2. KCL 10 mEq in 100 mL NaCl IV now:
This order is appropriate. Potassium chloride (KCl) is commonly administered to patients with DKA, as insulin therapy (which is used to reduce blood glucose levels) can lower potassium levels in the blood. Since potassium may be depleted, it is essential to monitor and replace potassium as needed to avoid hypokalemia. However, potassium replacement should not occur until urine output is adequate, as the kidneys must be functional for potassium excretion.

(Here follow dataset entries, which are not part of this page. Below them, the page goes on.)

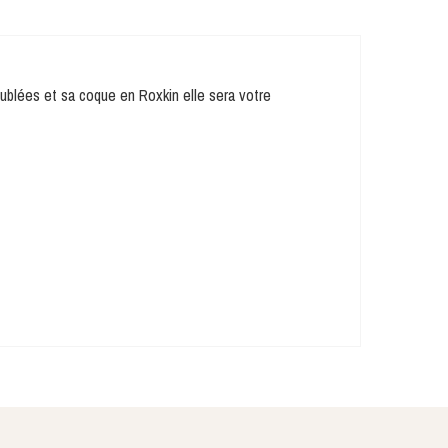
oublées et sa coque en Roxkin elle sera votre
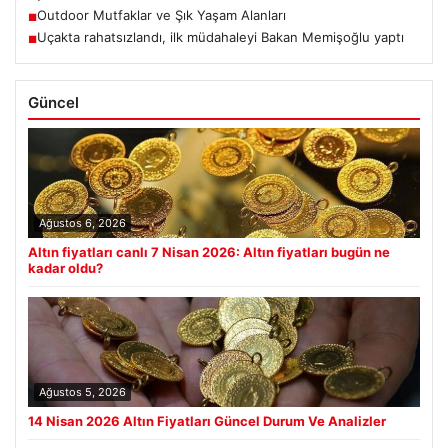
Outdoor Mutfaklar ve Şık Yaşam Alanları
■
Uçakta rahatsızlandı, ilk müdahaleyi Bakan Memişoğlu yaptı
■
Güncel
Ağustos 6, 2026
Altın fiyatları canlı 7 Nisan 2026: Altın fiyatları bugün ne
kadar oldu?
Ağustos 5, 2026
14 Nisan 2026 Altın Fiyatları Güncel Durum Ve Analizler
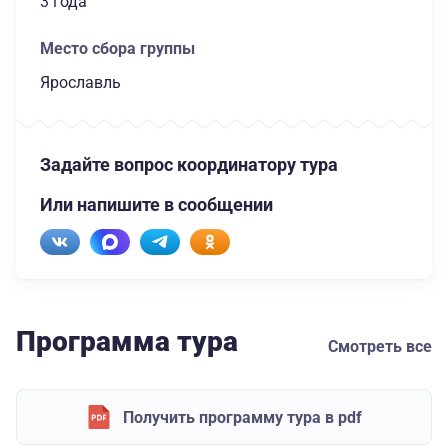
3 года
Место сбора группы
Ярославль
Задайте вопрос координатору тура
Или напишите в сообщении
Программа тура
Смотреть все
Получить программу тура в pdf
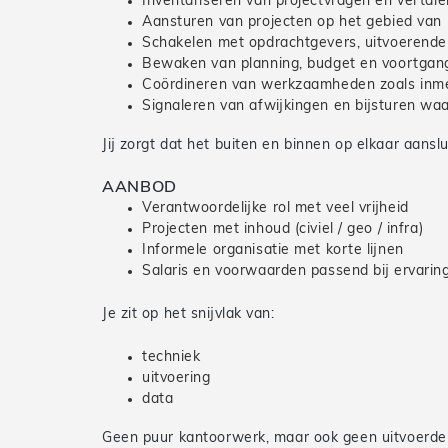
Inventariseren van projectvragen en vertale
Aansturen van projecten op het gebied van 
Schakelen met opdrachtgevers, uitvoerende 
Bewaken van planning, budget en voortgan
Coördineren van werkzaamheden zoals inme
Signaleren van afwijkingen en bijsturen wa
Jij zorgt dat het buiten en binnen op elkaar aanslu
AANBOD
Verantwoordelijke rol met veel vrijheid
Projecten met inhoud (civiel / geo / infra)
Informele organisatie met korte lijnen
Salaris en voorwaarden passend bij ervarin
Je zit op het snijvlak van:
techniek
uitvoering
data
Geen puur kantoorwerk, maar ook geen uitvoerders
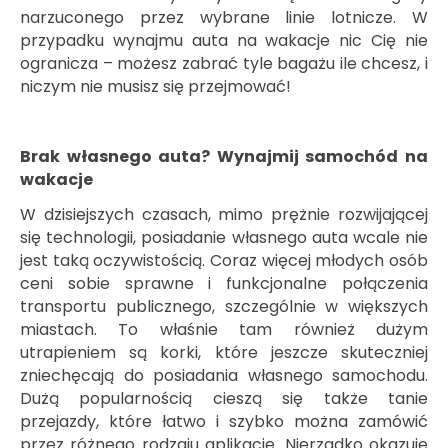
narzuconego przez wybrane linie lotnicze. W
przypadku wynajmu auta na wakacje nic Cię nie
ogranicza – możesz zabrać tyle bagażu ile chcesz, i
niczym nie musisz się przejmować!
Brak własnego auta? Wynajmij samochód na
wakacje
W dzisiejszych czasach, mimo prężnie rozwijającej
się technologii, posiadanie własnego auta wcale nie
jest taką oczywistością. Coraz więcej młodych osób
ceni sobie sprawne i funkcjonalne połączenia
transportu publicznego, szczególnie w większych
miastach. To właśnie tam również dużym
utrapieniem są korki, które jeszcze skuteczniej
zniechęcają do posiadania własnego samochodu.
Dużą popularnością cieszą się także tanie
przejazdy, które łatwo i szybko można zamówić
przez różnego rodzaju aplikacje. Nierzadko okazuje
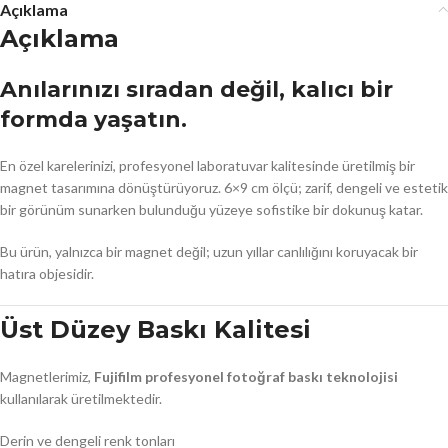
Açıklama
Açıklama
Anılarınızı sıradan değil, kalıcı bir
formda yaşatın.
En özel karelerinizi, profesyonel laboratuvar kalitesinde üretilmiş bir
magnet tasarımına dönüştürüyoruz. 6×9 cm ölçü; zarif, dengeli ve estetik
bir görünüm sunarken bulunduğu yüzeye sofistike bir dokunuş katar.
Bu ürün, yalnızca bir magnet değil; uzun yıllar canlılığını koruyacak bir
hatıra objesidir.
Üst Düzey Baskı Kalitesi
Magnetlerimiz,
Fujifilm profesyonel fotoğraf baskı teknolojisi
kullanılarak üretilmektedir.
Derin ve dengeli renk tonları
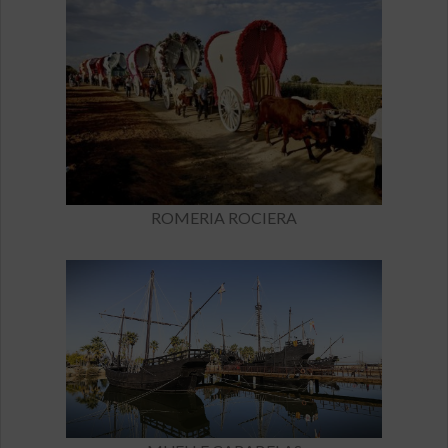
ROMERIA ROCIERA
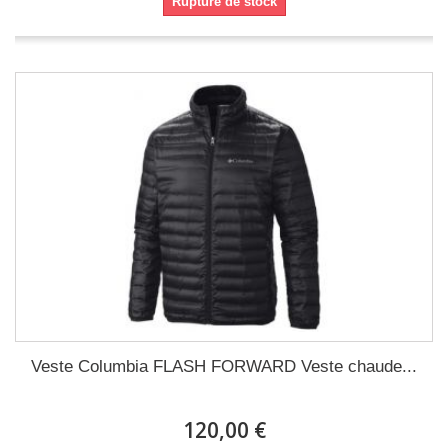
Rupture de stock
Veste Columbia FLASH FORWARD Veste chaude...
120,00 €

3. Stat arterial blood gases (ABGs). Administer sodium bicarbonate if pH is less than 7.0:
This order is appropriate. ABGs are crucial for assessing the severity of acidosis in DKA. Sodium bicarbonate is only used when the pH is very low (typically below 7.0) and the acidosis is severe. However, sodium bicarbonate is generally avoided unless the acidosis is life-threatening, as it may have complications like cerebral edema.
4. Regular insulin infusion per protocol adjusting dose based on hourly glucose levels:
This order is appropriate. A continuous regular insulin infusion is the mainstay of treatment for DKA. The insulin infusion is typically titrated based on hourly blood glucose levels to ensure a gradual reduction of blood glucose, which helps to prevent complications like cerebral edema.
Thus, the order that should be questioned is D5W at 125 mL per hour, as it could worsen the hyperglycemia during the initial stages of DKA treatment.